Os jogadores podem melhorar seus personagens ao ganharem pontos de experiência – quando um certo número de pontos são acumulados, o personagem "sobe de nível" e ganha estatísticas melhoradas que aprimoram sua performance em combate. As quatro principais fontes de pontos de experiência em A Realm Reborn são a realização de missões, exploração de calabouços de instância, participação em Full Active Time Events e derrotar monstros que existem no mundo de jogo.[6] Missões, incluindo a linha de história "principal", são geralmente aventuras curtas com objetivos específicos dadas aos jogador por personagens não jogáveis que entregam itens e pontos de experiência como recompensa. Completar missões principais progride o enredo geral do jogo. Guildleves são um tipo de missão repetível que pode ser empreendida com subsídios de leves. Estes são limitados porém regeneram-se com o tempo. Calabouços de instância são localidades confinadas com objetivos específicos que devem ser realizados dentro de um limite de tempo. Estes calabouços requerem a presença de vários jogadores para formar um grupo antes que a entrada seja permitida. Alguns são para jogadores com nível mais baixo ganharem pontos de experiência rapidamente, enquanto outros são para jogadores experientes coletarem itens e equipamentos. Full Active Time Events é uma nova mecânica de jogabilidade onde um grande número de jogadores podem participar do mesmo evento, independente da situação do grupo. Estes são eventos específicos que incluem batalhas contra monstros, a defesa de algum lugar contra uma força invasora, abater animais hostis ou atacar uma fortaleza inimiga, dentre outros.[7] Por fim, derrotar monstros para ganhar pontos de experiência é auxiliado pelo Diário de Caçador, que desafia os jogadores para derrotar inimigos específicos em troca de pontos bônus. A progressão de personagem muda para a melhora de itens e aquisição de equipamentos mais eficientes assim que um nível é atingido. Esses equipamentos podem ser obtidos por meio de diversas fontes como por exemplo calabouços, forja, batalhas contra Primals e caçadas de elite.[8]

Além desses desafios jogador contra ambiente, A Realm Reborn contém duas formas de jogador contra jogador. O primeiro tipo, Covil dos Lobos, é uma arena estruturada em batalhas de quatro contra quatro; os jogadores podem entrar na fila do combate com até três amigos e desafiar outro grupo de quatro pessoas.[9] O segundo tipo, Linhas de Frente, é um grande campo de batalha em que os jogadores formam equipes de até 24 personagens. As equipes são delineadas pela fidelidade dos jogadores com algumas das três Grandes Companhias, com o lado que alcançar o determinado número de pontos primeiro saindo-se o vitorioso. Três modos estão disponíveis com diferentes locais e conjuntos de regras.

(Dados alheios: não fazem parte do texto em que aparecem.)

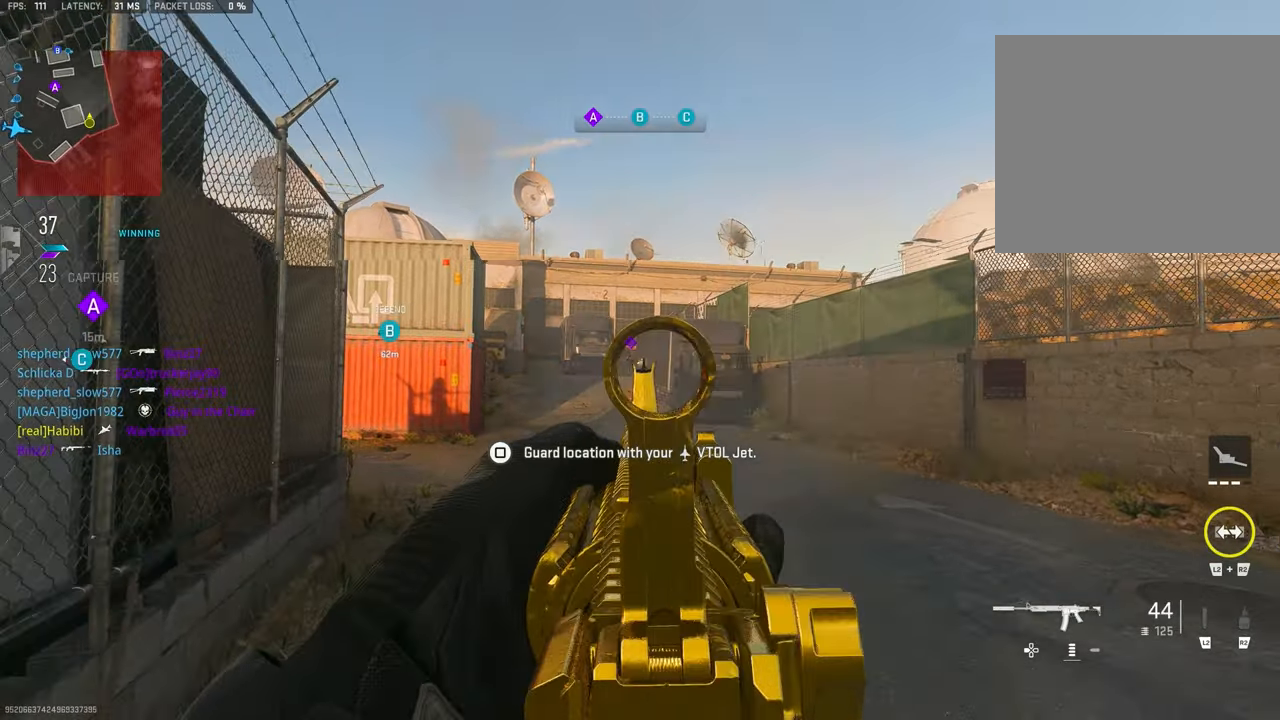
{"buttons": ["L1"], "left_stick": "up-left", "right_stick": "center", "events": [[150, "right_stick", "center"], [450, "left_stick", "up-left"]]}
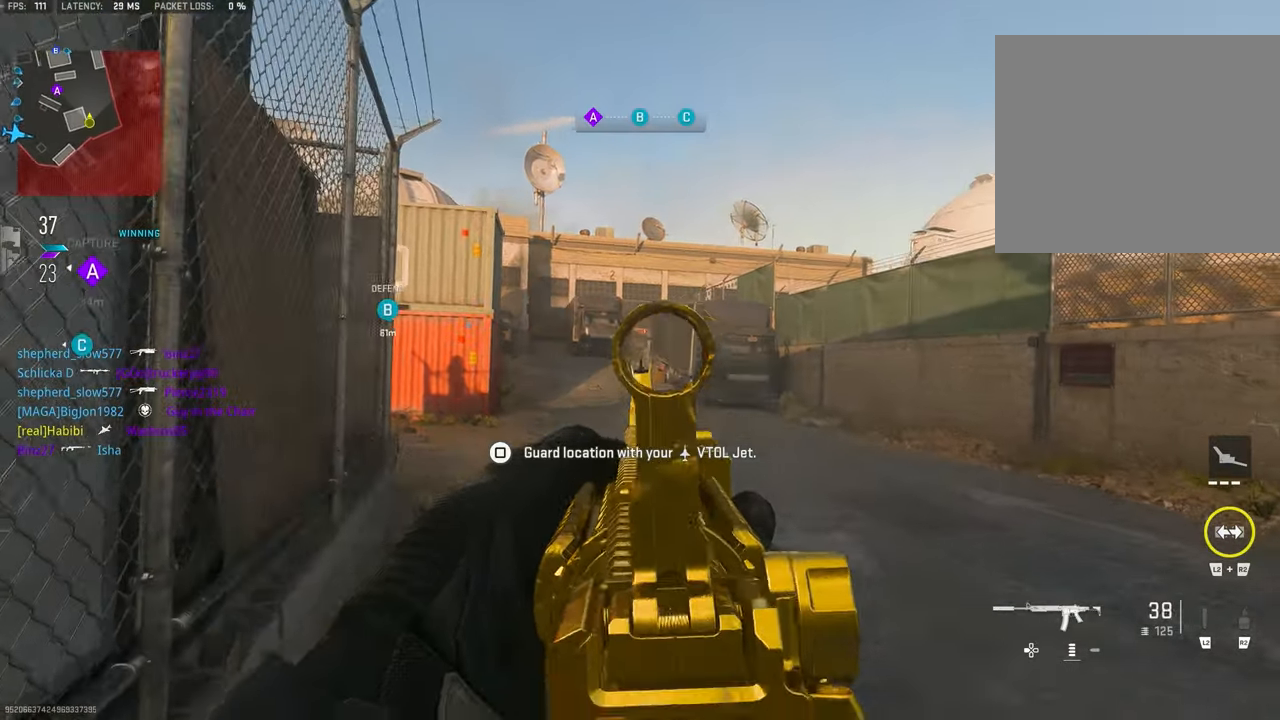
{"buttons": ["L1", "R1"], "left_stick": "up-left", "right_stick": "down", "events": [[17, "R1", "down"], [250, "right_stick", "down"]]}
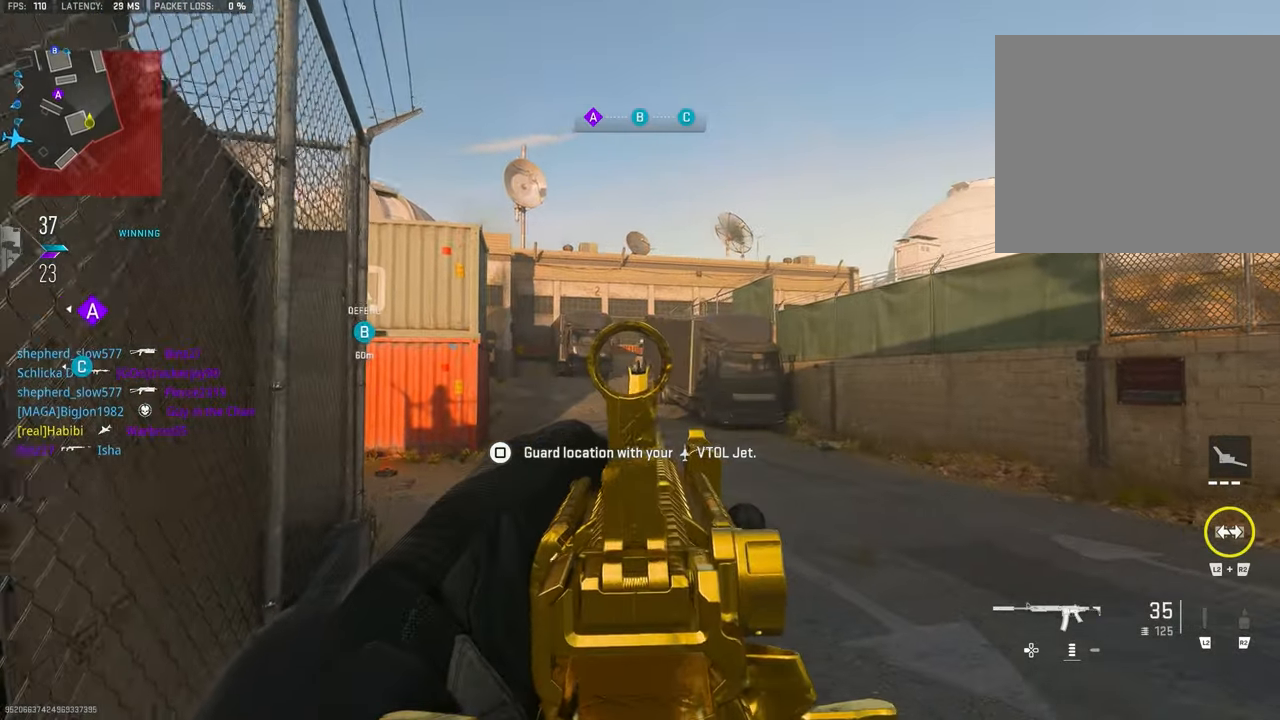
{"buttons": ["L1"], "left_stick": "up-left", "right_stick": "center", "events": [[50, "right_stick", "center"], [217, "R1", "up"]]}
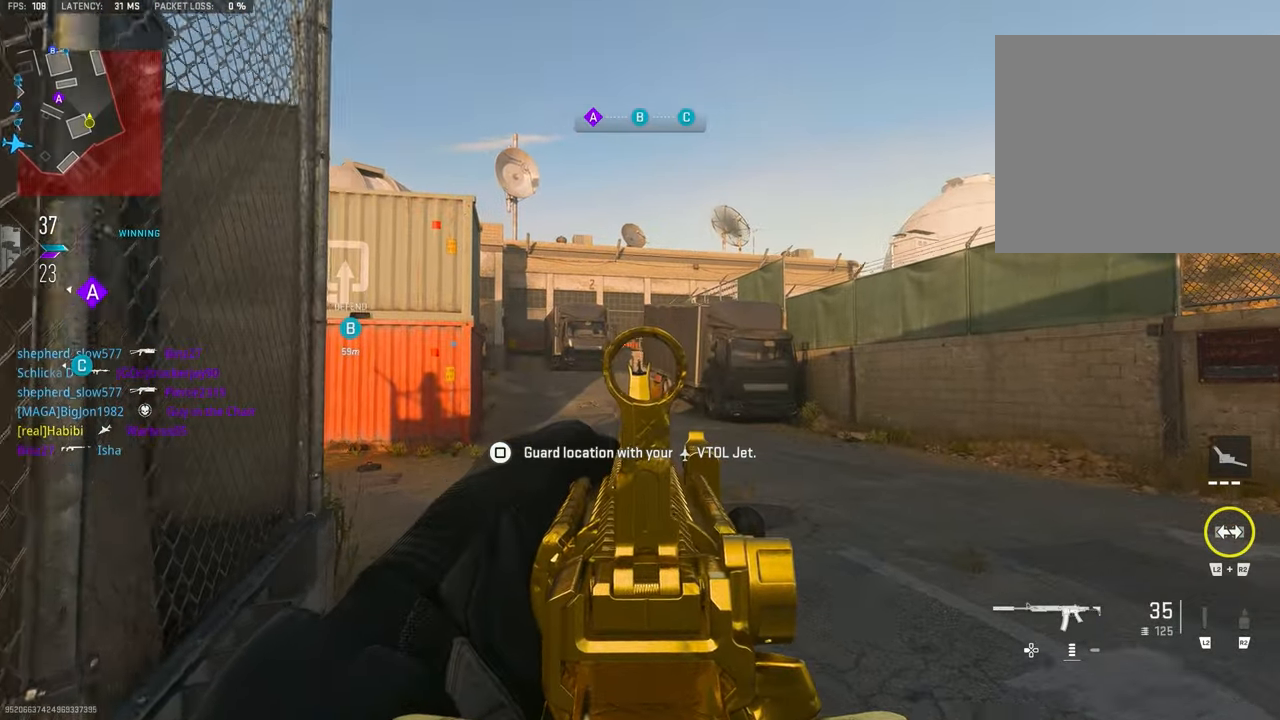
{"buttons": ["L1"], "left_stick": "up-left", "right_stick": "center", "events": []}
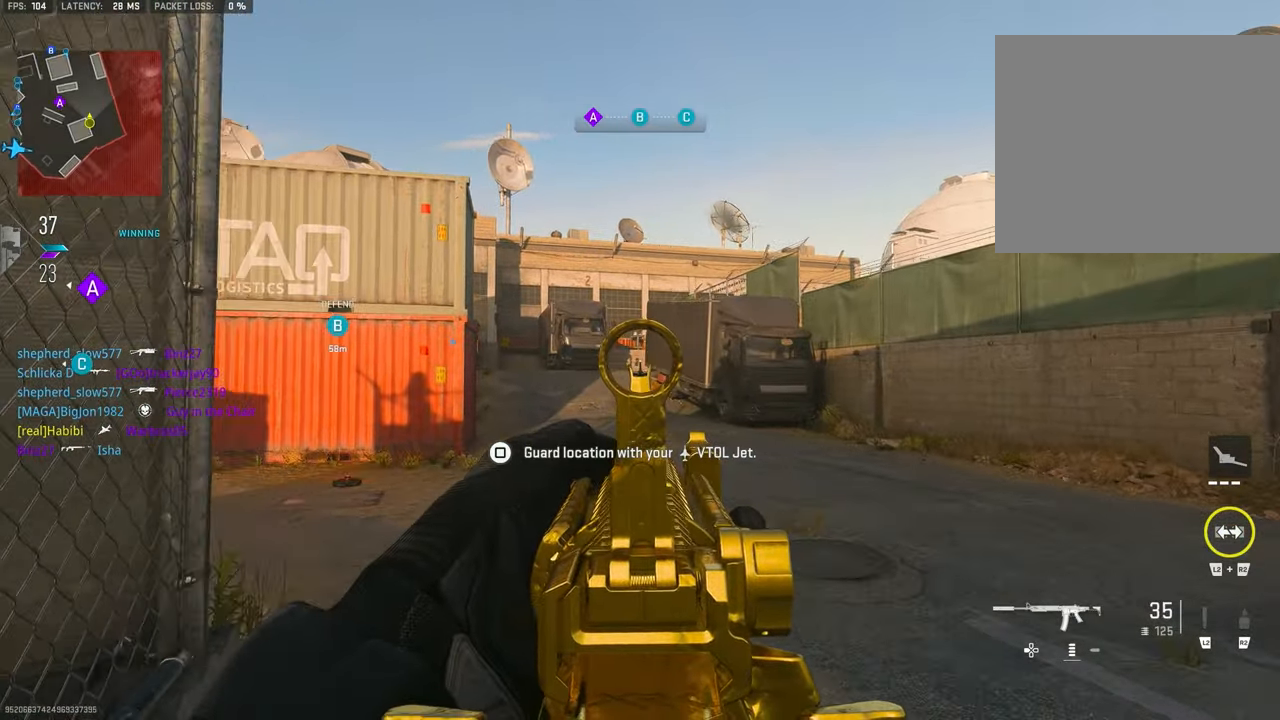
{"buttons": ["L1"], "left_stick": "up-left", "right_stick": "center", "events": []}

As Ruínas da Fronteira (Proteger) envolve ocupar locações contestadas; Ruínas da Fronteira (Massacre) se foca em derrotar os jogadores inimigos; e Rochedo da Foca é um modo estilo capture a bandeira em que os jogadores precisam adquirir itens colocados em pontos randômicos.[10]

Combate e gruposEditar

 
A interface de batalha de A Realm Reborn.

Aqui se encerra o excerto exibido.